EXERCISE: Print out each entry below exactly, please.

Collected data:
####################
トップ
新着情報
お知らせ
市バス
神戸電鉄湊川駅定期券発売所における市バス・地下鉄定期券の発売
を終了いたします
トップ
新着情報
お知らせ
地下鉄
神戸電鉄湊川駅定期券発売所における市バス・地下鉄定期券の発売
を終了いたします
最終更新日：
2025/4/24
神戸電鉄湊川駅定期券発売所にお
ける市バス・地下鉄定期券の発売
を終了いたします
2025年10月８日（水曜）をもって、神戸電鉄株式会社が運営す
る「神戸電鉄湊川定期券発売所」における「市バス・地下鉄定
####################
ANSWER TO THIS TASK:
トップ
新着情報
お知らせ
市バス
神戸電鉄湊川駅定期券発売所における市バス・地下鉄定期券の発売
を終了いたします
トップ
新着情報
お知らせ
地下鉄
神戸電鉄湊川駅定期券発売所における市バス・地下鉄定期券の発売
を終了いたします
最終更新日：
2025/4/24
神戸電鉄湊川駅定期券発売所にお
ける市バス・地下鉄定期券の発売
を終了いたします
2025年10月８日（水曜）をもって、神戸電鉄株式会社が運営す
る「神戸電鉄湊川定期券発売所」における「市バス・地下鉄定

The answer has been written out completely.